Here's how to keep your gift cards safe this Christmas:
First, before you take the card to the cash register, check it very carefully.
On the back of any gift card, you'll usually find a long string of numbers (the card ID), a bar code or magnetic strip, and a PIN number (which is sometimes hidden under foil or a sticker).
If you can tell that someone has lifted the sticker off a card to look at the PIN number, you should never buy it. The same goes for cards where packaging blocking the card ID or PIN number has been removed.
Scammers who have recorded these numbers could use them to spend money loaded onto your card.
The Bureau also warns that scammers will move cards they've tampered with to the front of their racks, so you should always try to take your gift cards from the back of the shelf.

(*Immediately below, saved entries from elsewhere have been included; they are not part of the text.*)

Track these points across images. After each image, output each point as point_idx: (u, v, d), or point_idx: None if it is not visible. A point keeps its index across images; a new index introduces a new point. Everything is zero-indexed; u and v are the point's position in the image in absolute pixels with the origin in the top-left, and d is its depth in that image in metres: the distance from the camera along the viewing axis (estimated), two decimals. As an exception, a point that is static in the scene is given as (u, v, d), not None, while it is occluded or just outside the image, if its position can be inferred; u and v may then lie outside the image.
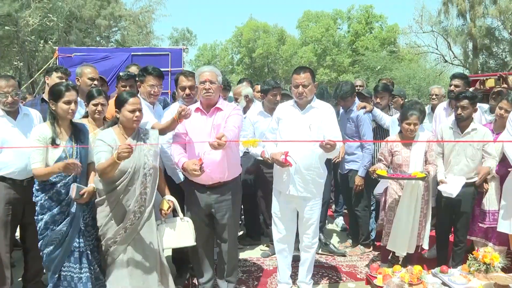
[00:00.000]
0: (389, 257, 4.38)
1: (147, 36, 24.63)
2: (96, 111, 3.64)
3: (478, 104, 4.49)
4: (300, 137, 3.62)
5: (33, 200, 3.29)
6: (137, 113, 3.30)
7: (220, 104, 3.63)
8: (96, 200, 3.30)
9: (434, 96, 5.55)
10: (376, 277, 3.50)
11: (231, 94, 5.55)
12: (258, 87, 5.58)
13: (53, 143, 3.20)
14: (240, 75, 33.91)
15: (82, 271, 3.27)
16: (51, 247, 3.23)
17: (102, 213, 3.27)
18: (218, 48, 43.34)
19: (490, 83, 5.54)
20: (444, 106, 5.12)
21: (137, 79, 4.07)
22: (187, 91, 3.99)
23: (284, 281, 4.00)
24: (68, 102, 3.25)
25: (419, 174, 3.93)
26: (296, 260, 4.10)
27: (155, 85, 3.91)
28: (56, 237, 3.22)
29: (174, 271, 4.28)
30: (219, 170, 3.53)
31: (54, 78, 4.57)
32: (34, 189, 3.30)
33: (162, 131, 3.57)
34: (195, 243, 3.62)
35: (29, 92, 11.72)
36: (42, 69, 8.89)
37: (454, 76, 5.19)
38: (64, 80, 4.26)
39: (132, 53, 7.48)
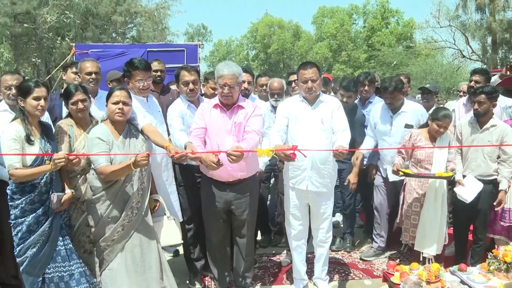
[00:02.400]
0: (420, 259, 4.13)
1: (163, 32, 24.70)
2: (78, 110, 3.33)
3: (502, 98, 4.38)
4: (314, 132, 3.67)
5: (10, 203, 3.07)
6: (120, 105, 3.21)
7: (242, 102, 3.61)
8: (91, 198, 3.20)
9: (462, 93, 5.46)
10: (393, 275, 3.46)
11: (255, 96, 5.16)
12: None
13: (28, 140, 3.05)
14: (256, 71, 33.60)
15: (73, 267, 3.16)
16: (35, 249, 3.05)
17: (98, 211, 3.17)
18: (233, 44, 43.43)
19: None
20: (463, 101, 5.02)
21: (124, 76, 3.78)
22: (191, 86, 3.83)
23: (300, 278, 3.99)
24: (37, 98, 3.08)
25: (445, 174, 3.85)
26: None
27: (143, 79, 3.64)
28: (40, 238, 3.06)
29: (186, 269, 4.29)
30: (240, 167, 3.52)
31: (70, 74, 4.55)
32: (9, 191, 3.07)
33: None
34: (182, 241, 3.71)
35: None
36: (60, 65, 9.00)
37: (474, 72, 5.04)
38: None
39: (147, 49, 7.48)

You can take extra steps to protect your gift cards at some stores by registering them, or linking the card to a password or other personal information that can prevent it from being misused.
It also pays to copy the ID number and PIN of your gift cards on the receipt for your purchase. If your card is lost or stolen, this can help get a refund, or let you access the funds on the card remotely.

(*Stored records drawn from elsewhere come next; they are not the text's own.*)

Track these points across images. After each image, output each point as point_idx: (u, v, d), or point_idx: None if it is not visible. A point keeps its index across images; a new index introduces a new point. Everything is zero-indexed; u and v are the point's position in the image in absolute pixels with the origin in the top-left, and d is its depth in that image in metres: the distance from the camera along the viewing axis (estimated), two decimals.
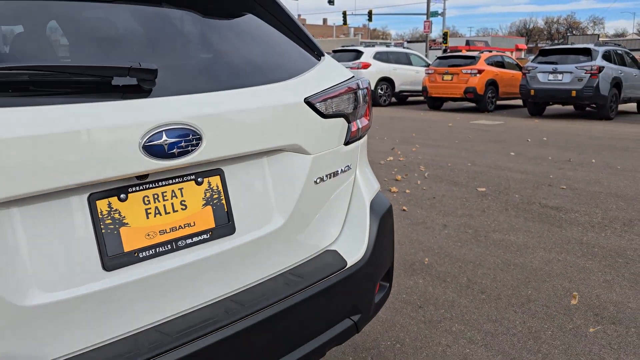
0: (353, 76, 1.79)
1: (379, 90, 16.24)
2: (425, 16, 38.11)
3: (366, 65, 15.79)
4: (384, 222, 1.81)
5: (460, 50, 30.63)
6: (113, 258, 1.17)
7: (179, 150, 1.20)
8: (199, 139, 1.24)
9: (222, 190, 1.37)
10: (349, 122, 1.69)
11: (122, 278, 1.18)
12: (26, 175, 1.02)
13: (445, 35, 39.16)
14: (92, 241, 1.15)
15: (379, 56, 16.36)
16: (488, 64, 14.68)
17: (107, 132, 1.11)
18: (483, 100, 14.39)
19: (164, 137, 1.17)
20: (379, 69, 16.11)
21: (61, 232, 1.11)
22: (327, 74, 1.68)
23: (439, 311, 2.87)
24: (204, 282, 1.34)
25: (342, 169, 1.70)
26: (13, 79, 1.05)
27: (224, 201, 1.37)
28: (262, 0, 1.66)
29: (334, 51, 16.94)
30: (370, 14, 42.09)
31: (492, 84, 14.53)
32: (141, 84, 1.19)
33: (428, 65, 17.20)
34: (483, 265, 3.49)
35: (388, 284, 1.94)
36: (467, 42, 47.32)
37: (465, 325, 2.72)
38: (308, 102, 1.52)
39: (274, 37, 1.67)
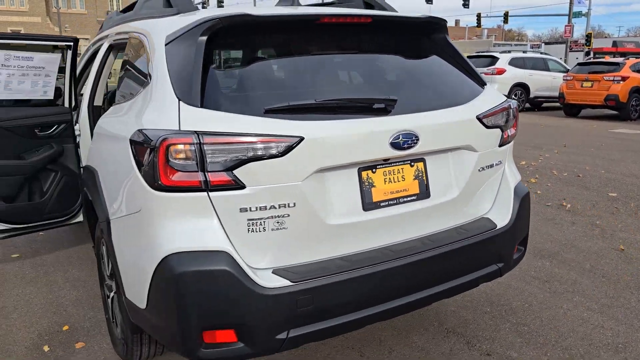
0: (506, 99, 2.58)
1: (513, 96, 16.29)
2: (566, 17, 36.26)
3: (501, 71, 15.95)
4: (523, 202, 2.58)
5: (605, 53, 28.85)
6: (368, 204, 2.11)
7: (406, 145, 2.10)
8: (417, 139, 2.13)
9: (424, 171, 2.25)
10: (502, 131, 2.49)
11: (372, 216, 2.11)
12: (336, 155, 1.98)
13: (588, 37, 36.92)
14: (358, 193, 2.09)
15: (514, 62, 16.40)
16: (634, 71, 14.14)
17: (372, 134, 2.04)
18: (625, 109, 13.91)
19: (400, 138, 2.08)
20: (513, 75, 16.16)
21: (346, 187, 2.06)
22: (490, 98, 2.49)
23: (562, 286, 3.53)
24: (410, 225, 2.24)
25: (496, 163, 2.50)
26: (331, 105, 2.02)
27: (424, 178, 2.26)
28: (444, 46, 2.52)
29: (469, 57, 17.25)
30: (506, 15, 40.88)
31: (637, 91, 13.98)
32: (387, 107, 2.11)
33: (566, 70, 16.85)
34: (606, 257, 4.03)
35: (523, 248, 2.70)
36: (615, 44, 43.94)
37: (585, 297, 3.35)
38: (478, 118, 2.35)
39: (453, 72, 2.51)
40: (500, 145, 2.50)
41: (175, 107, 1.91)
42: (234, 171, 1.85)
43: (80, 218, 3.71)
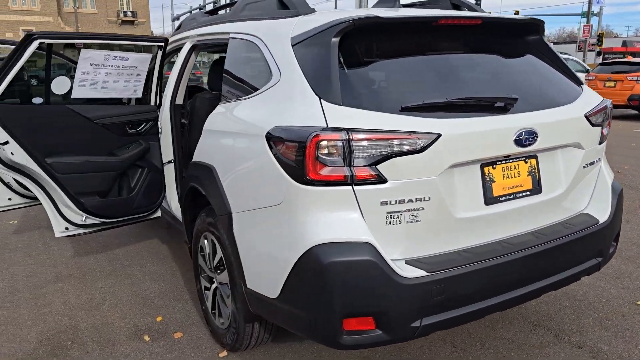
0: (603, 99, 2.66)
1: None
2: (578, 17, 36.16)
3: None
4: (620, 198, 2.66)
5: (615, 53, 28.71)
6: (489, 199, 2.20)
7: (527, 142, 2.19)
8: (537, 137, 2.21)
9: (536, 167, 2.34)
10: (602, 129, 2.57)
11: (492, 210, 2.20)
12: (467, 151, 2.07)
13: (600, 37, 36.82)
14: (480, 188, 2.18)
15: None
16: None
17: (498, 131, 2.13)
18: None
19: (523, 135, 2.17)
20: None
21: (470, 182, 2.15)
22: (591, 98, 2.57)
23: (634, 282, 3.60)
24: (524, 219, 2.32)
25: (596, 160, 2.58)
26: (461, 104, 2.11)
27: (537, 174, 2.34)
28: (542, 46, 2.61)
29: None
30: (516, 15, 40.81)
31: None
32: (509, 105, 2.20)
33: (587, 71, 16.86)
34: None
35: (616, 244, 2.78)
36: (625, 43, 43.83)
37: None
38: (586, 116, 2.43)
39: (554, 71, 2.60)
40: (599, 143, 2.58)
41: (317, 105, 2.01)
42: (377, 166, 1.94)
43: (158, 213, 3.82)
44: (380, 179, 1.95)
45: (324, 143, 1.92)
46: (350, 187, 1.95)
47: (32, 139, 3.05)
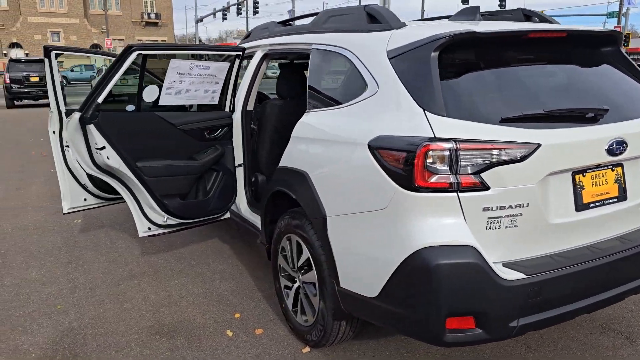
0: None
1: None
2: (601, 17, 35.69)
3: None
4: None
5: None
6: (579, 205, 2.30)
7: (618, 152, 2.29)
8: (626, 146, 2.31)
9: (622, 175, 2.43)
10: None
11: (582, 216, 2.31)
12: (562, 160, 2.18)
13: (627, 38, 36.29)
14: (572, 195, 2.29)
15: None
16: None
17: (592, 141, 2.23)
18: None
19: (614, 145, 2.27)
20: None
21: (562, 189, 2.26)
22: None
23: None
24: (610, 225, 2.42)
25: None
26: (556, 114, 2.22)
27: (622, 181, 2.44)
28: (621, 57, 2.70)
29: None
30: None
31: None
32: (599, 116, 2.30)
33: None
34: None
35: None
36: None
37: None
38: None
39: (632, 81, 2.68)
40: None
41: (422, 116, 2.13)
42: (481, 174, 2.06)
43: (227, 215, 3.98)
44: (484, 186, 2.07)
45: (432, 152, 2.04)
46: (455, 194, 2.07)
47: (126, 144, 3.23)
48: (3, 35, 53.36)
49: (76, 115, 3.17)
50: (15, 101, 19.50)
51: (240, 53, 3.56)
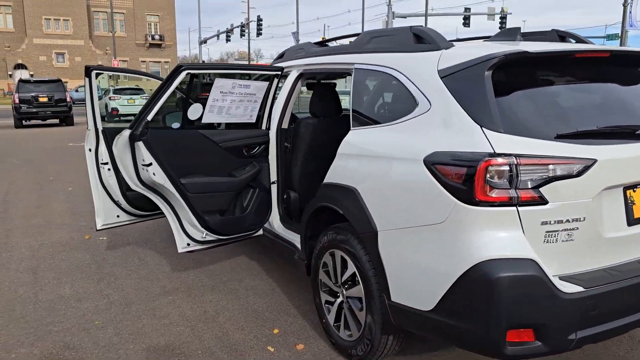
0: None
1: None
2: (600, 39, 36.21)
3: None
4: None
5: None
6: (631, 220, 2.35)
7: None
8: None
9: None
10: None
11: (634, 230, 2.35)
12: (616, 175, 2.23)
13: None
14: (623, 210, 2.34)
15: None
16: None
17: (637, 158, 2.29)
18: None
19: None
20: None
21: (614, 204, 2.31)
22: None
23: None
24: None
25: None
26: (607, 131, 2.28)
27: None
28: None
29: None
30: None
31: None
32: None
33: None
34: None
35: None
36: None
37: None
38: None
39: None
40: None
41: (480, 133, 2.20)
42: (540, 189, 2.12)
43: (260, 231, 4.02)
44: (542, 201, 2.12)
45: (493, 167, 2.10)
46: (514, 208, 2.12)
47: (171, 161, 3.29)
48: (9, 57, 53.92)
49: (126, 133, 3.24)
50: (23, 121, 19.66)
51: (279, 72, 3.64)
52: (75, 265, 4.61)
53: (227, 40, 45.85)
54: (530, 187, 2.12)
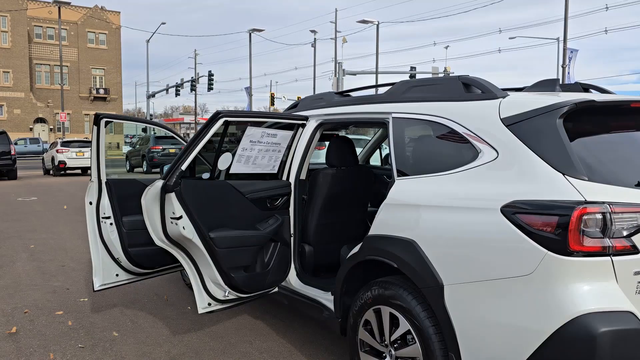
0: None
1: None
2: None
3: None
4: None
5: None
6: None
7: None
8: None
9: None
10: None
11: None
12: None
13: None
14: None
15: None
16: None
17: None
18: None
19: None
20: None
21: None
22: None
23: None
24: None
25: None
26: None
27: None
28: None
29: None
30: None
31: None
32: None
33: None
34: None
35: None
36: None
37: None
38: None
39: None
40: None
41: (563, 180, 2.14)
42: (632, 237, 2.06)
43: (275, 288, 3.78)
44: (635, 250, 2.07)
45: (587, 216, 2.03)
46: (609, 258, 2.05)
47: (201, 214, 3.05)
48: None
49: (159, 183, 2.98)
50: None
51: (305, 122, 3.53)
52: (60, 331, 4.15)
53: (177, 94, 45.65)
54: (623, 235, 2.06)
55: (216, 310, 3.38)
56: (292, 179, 3.69)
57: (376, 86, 3.64)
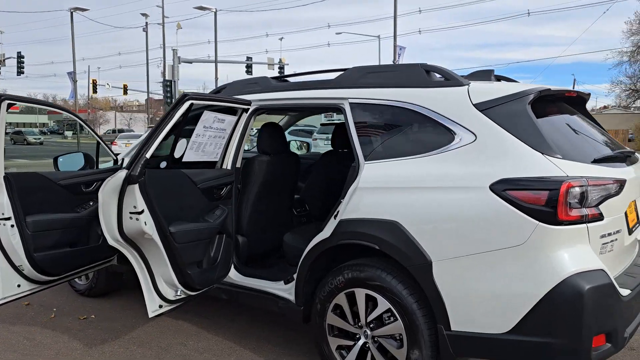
0: None
1: None
2: None
3: None
4: None
5: None
6: (630, 230, 2.80)
7: None
8: None
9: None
10: None
11: (631, 238, 2.80)
12: (633, 193, 2.65)
13: None
14: (625, 221, 2.78)
15: None
16: None
17: (637, 179, 2.77)
18: None
19: None
20: None
21: (625, 216, 2.73)
22: None
23: None
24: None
25: None
26: (616, 155, 2.70)
27: None
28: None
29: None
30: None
31: None
32: (628, 157, 2.87)
33: None
34: None
35: None
36: None
37: None
38: None
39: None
40: None
41: (544, 159, 2.40)
42: (599, 206, 2.40)
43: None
44: (601, 217, 2.41)
45: (572, 190, 2.32)
46: (584, 225, 2.36)
47: (162, 207, 2.73)
48: None
49: (121, 174, 2.59)
50: None
51: (249, 107, 3.37)
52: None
53: None
54: (594, 205, 2.39)
55: (165, 312, 3.09)
56: (229, 167, 3.51)
57: (322, 72, 3.61)
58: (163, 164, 3.09)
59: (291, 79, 3.71)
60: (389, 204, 2.75)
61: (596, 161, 2.57)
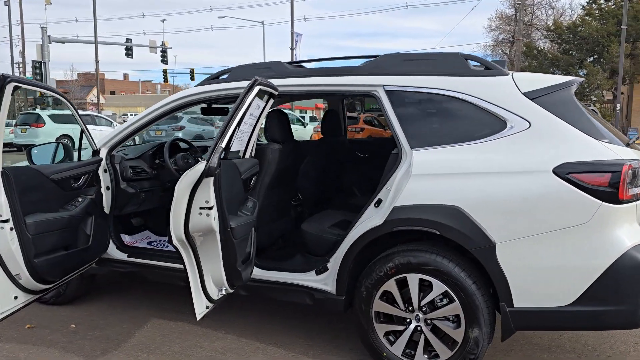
0: None
1: None
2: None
3: None
4: None
5: None
6: None
7: None
8: None
9: None
10: None
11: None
12: None
13: None
14: None
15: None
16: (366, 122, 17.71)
17: None
18: None
19: None
20: None
21: None
22: None
23: None
24: None
25: None
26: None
27: None
28: None
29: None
30: (192, 72, 43.39)
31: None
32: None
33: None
34: None
35: None
36: None
37: None
38: None
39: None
40: None
41: (597, 144, 2.64)
42: None
43: None
44: None
45: (630, 171, 2.56)
46: (634, 203, 2.64)
47: (227, 201, 2.51)
48: None
49: (200, 166, 2.31)
50: None
51: (276, 92, 3.22)
52: None
53: None
54: (637, 185, 2.67)
55: (205, 313, 2.89)
56: (250, 156, 3.34)
57: (340, 58, 3.53)
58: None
59: (307, 65, 3.61)
60: (449, 189, 2.82)
61: (628, 145, 2.86)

Finally, while you may not be targeted by a scam, you should still always be diligent and careful when buying gift cards as presents.
Some cards, like certain prepaid gift credit cards, are notorious for charging hidden fees that eat into the value you load on the card. And it's always risky to buy gift cards for a company that could close soon.
Even losing your local Kmart or Sears location could create a major hassle for your relatives, if you give them a card from that store
And, as always, be wary of online stores, especially ones offering gift cards for huge discounts. While ordering them online from the store's own web page is safe, third party stores offering gift cards are known for selling ones that are expired, empty, or counterfeit.
The same goes for online businesses offering to check the value of your gift cards. You should only check the value of your gift card in store, because this is a common way for scammers to obtain the codes for your gift cards.
It's worth sharing this information with your family, since the National Retail Federation expects shoppers to spend $27.6 billion on gift cards this Christmas.
They say the average gift card buyer spends about $45 each on an average of four cards, and that's a lot of money to potentially lose to scammers.